Records from a dataset
=== Begin Enclosure ===
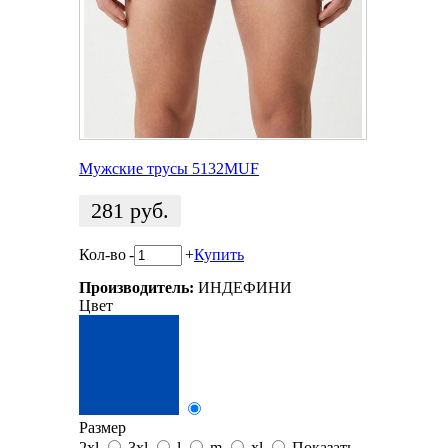
Мужские трусы 5132MUF
281
руб.
Кол-во
-
+
Купить
Производитель:
ИНДЕФИНИ
Цвет
Размер
2xl
3xl
l
m
xl
Показать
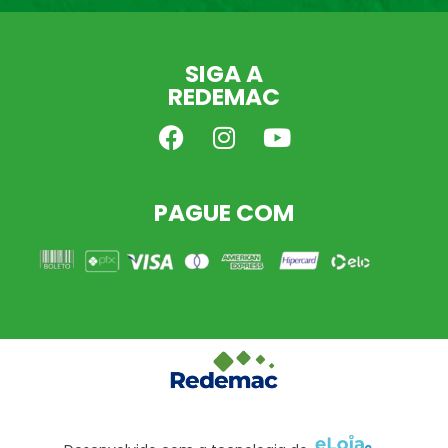
SIGA A
REDEMAC
PAGUE COM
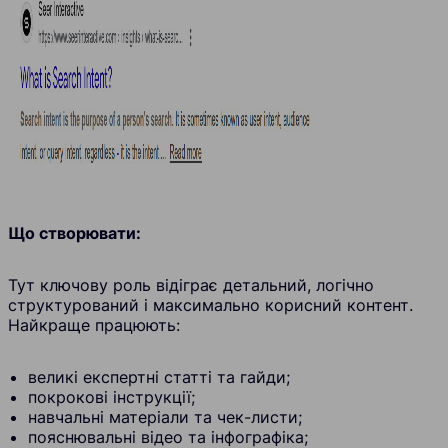
Що створювати:
Тут ключову роль відіграє детальний, логічно
структурований і максимально корисний контент.
Найкраще працюють:
великі експертні статті та гайди;
покрокові інструкції;
навчальні матеріали та чек-листи;
пояснювальні відео та інфографіка;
=== End Enclosure ===
**PROMPT:**
Write the records above out again word for word, skipping each picture.

**WRITTEN SOLUTION:**
Мужские трусы 5132MUF
281
руб.
Кол-во
-
+
Купить
Производитель:
ИНДЕФИНИ
Цвет
Размер
2xl
3xl
l
m
xl
Показать
SIGA A
REDEMAC
PAGUE COM
Що створювати:
Тут ключову роль відіграє детальний, логічно
структурований і максимально корисний контент.
Найкраще працюють:
великі експертні статті та гайди;
покрокові інструкції;
навчальні матеріали та чек-листи;
пояснювальні відео та інфографіка;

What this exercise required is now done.